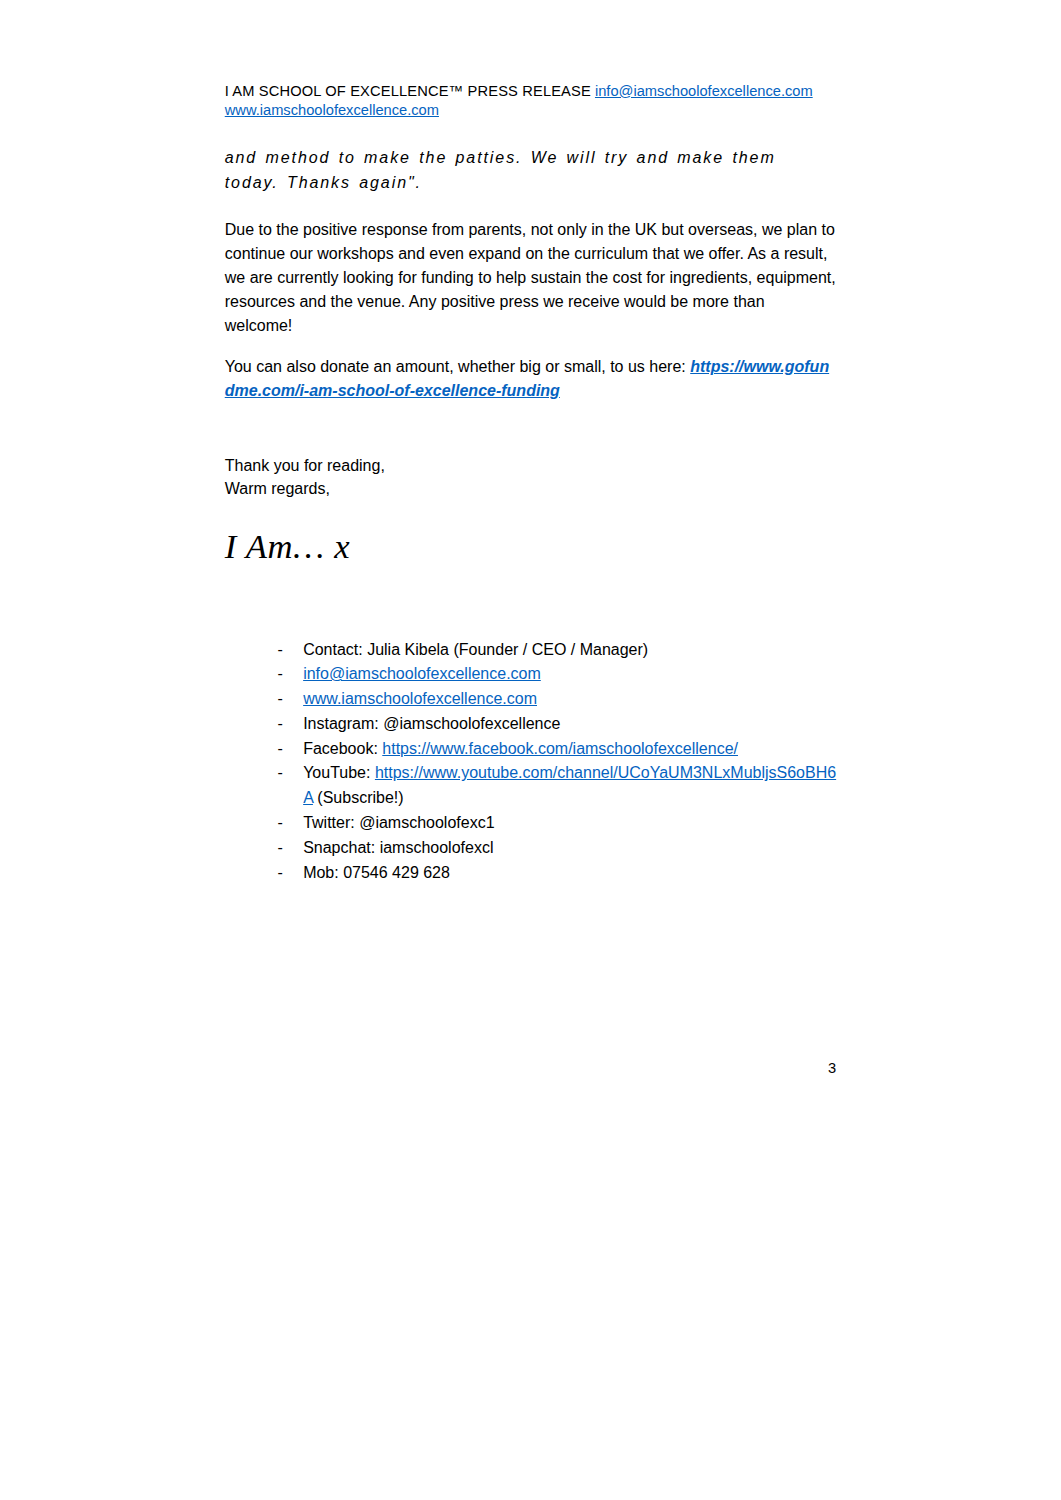I AM SCHOOL OF EXCELLENCE™ PRESS RELEASE info@iamschoolofexcellence.com
www.iamschoolofexcellence.com
and method to make the patties. We will try and make them today. Thanks again".
Due to the positive response from parents, not only in the UK but overseas, we plan to continue our workshops and even expand on the curriculum that we offer. As a result, we are currently looking for funding to help sustain the cost for ingredients, equipment, resources and the venue. Any positive press we receive would be more than welcome!
You can also donate an amount, whether big or small, to us here: https://www.gofundme.com/i-am-school-of-excellence-funding
Thank you for reading,
Warm regards,
I Am… x
Contact: Julia Kibela (Founder / CEO / Manager)
info@iamschoolofexcellence.com
www.iamschoolofexcellence.com
Instagram: @iamschoolofexcellence
Facebook: https://www.facebook.com/iamschoolofexcellence/
YouTube: https://www.youtube.com/channel/UCoYaUM3NLxMubljsS6oBH6A (Subscribe!)
Twitter: @iamschoolofexc1
Snapchat: iamschoolofexcl
Mob: 07546 429 628
3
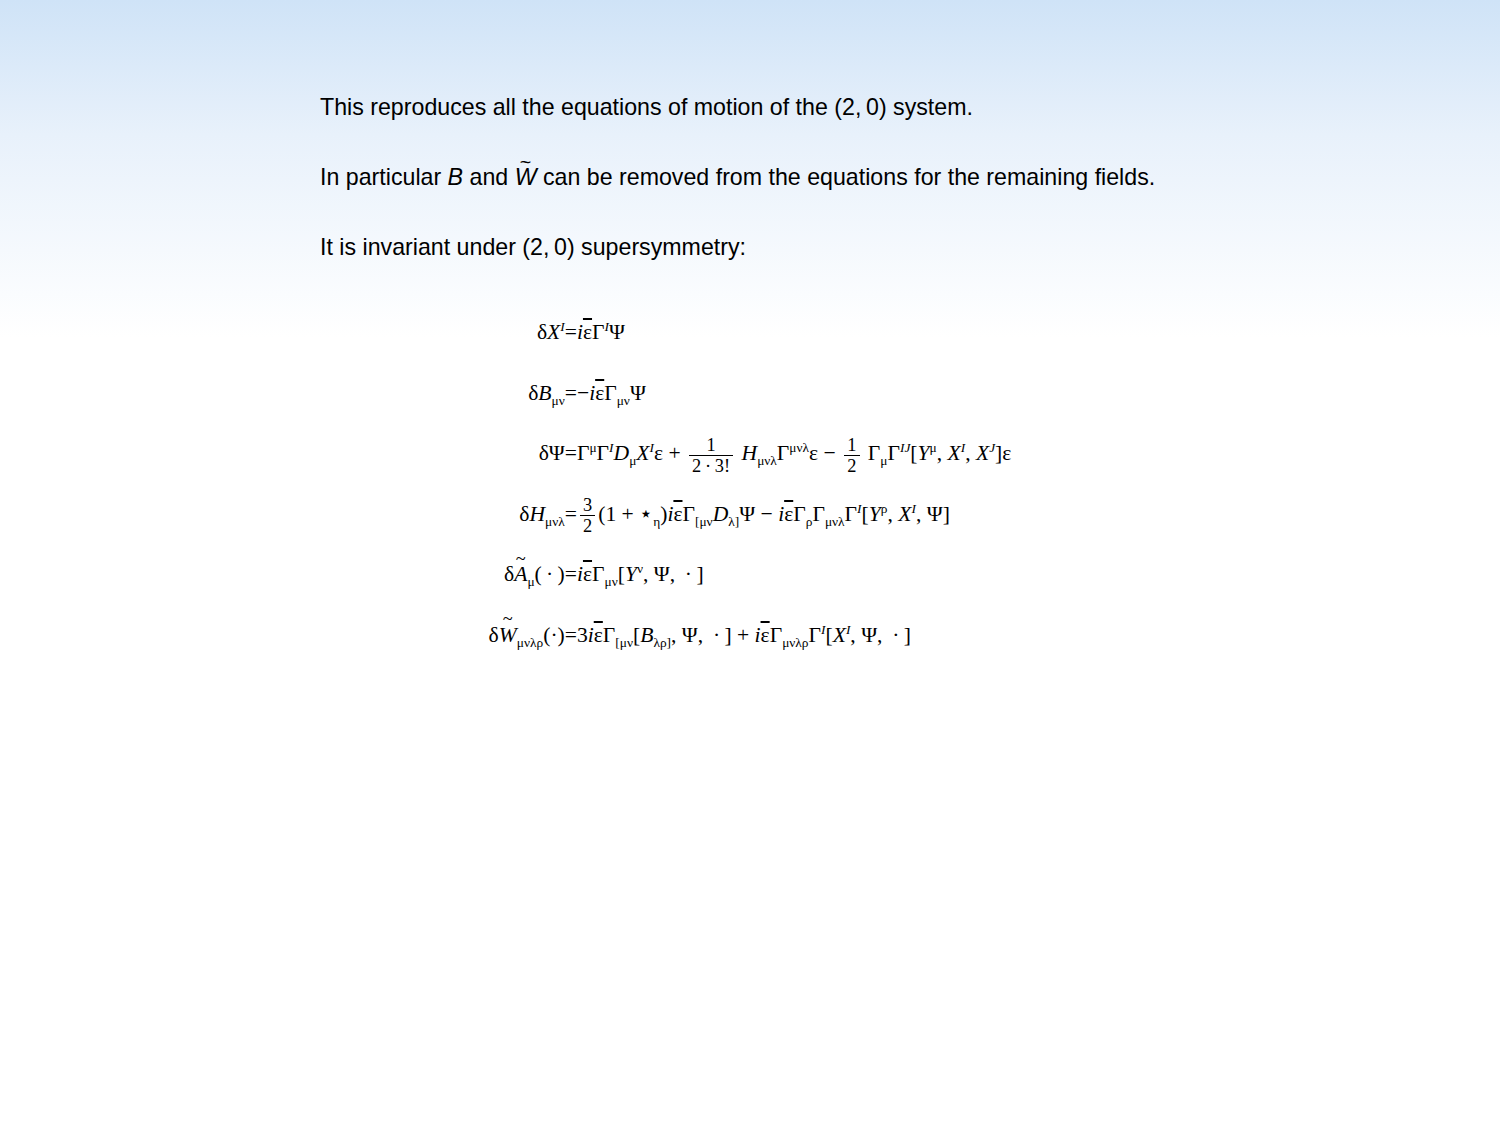This reproduces all the equations of motion of the (2, 0) system.
In particular B and ~W can be removed from the equations for the remaining fields.
It is invariant under (2, 0) supersymmetry:
| δ X I | = | i ε Γ I Ψ |
| δ B μν | = | − i ε Γ μν Ψ |
| δΨ | = | Γ μ Γ I D μ X I ε + 1 2 · 3! H μνλ Γ μνλ ε − 1 2 Γ μ Γ IJ [ Y μ , X I , X J ]ε |
| δ H μνλ | = | 3 2 (1 + ⋆ η ) i ε Γ [μν D λ] Ψ − i ε Γ ρ Γ μνλ Γ I [ Y ρ , X I , Ψ] |
| δ ~ A μ ( · ) | = | i ε Γ μν [ Y ν , Ψ, · ] |
| δ ~ W μνλρ (·) | = | 3 i ε Γ [μν [ B λρ] , Ψ, · ] + i ε Γ μνλρ Γ I [ X I , Ψ, · ] |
++++++++
TASK ITEM
Starting at the line containing "You can also" and stopping at the line containing "i ε Γ μν [ Y", output every line above exactly, both ends included, with pictures omitted.

EXPECTED ANSWER
You can also donate an amount, whether big or small, to us here: https://www.gofundme.com/i-am-school-of-excellence-funding
Thank you for reading,
Warm regards,
I Am… x
Contact: Julia Kibela (Founder / CEO / Manager)
info@iamschoolofexcellence.com
www.iamschoolofexcellence.com
Instagram: @iamschoolofexcellence
Facebook: https://www.facebook.com/iamschoolofexcellence/
YouTube: https://www.youtube.com/channel/UCoYaUM3NLxMubljsS6oBH6A (Subscribe!)
Twitter: @iamschoolofexc1
Snapchat: iamschoolofexcl
Mob: 07546 429 628
3
This reproduces all the equations of motion of the (2, 0) system.
In particular B and ~W can be removed from the equations for the remaining fields.
It is invariant under (2, 0) supersymmetry:
| δ X I | = | i ε Γ I Ψ |
| δ B μν | = | − i ε Γ μν Ψ |
| δΨ | = | Γ μ Γ I D μ X I ε + 1 2 · 3! H μνλ Γ μνλ ε − 1 2 Γ μ Γ IJ [ Y μ , X I , X J ]ε |
| δ H μνλ | = | 3 2 (1 + ⋆ η ) i ε Γ [μν D λ] Ψ − i ε Γ ρ Γ μνλ Γ I [ Y ρ , X I , Ψ] |
| δ ~ A μ ( · ) | = | i ε Γ μν [ Y ν , Ψ, · ] |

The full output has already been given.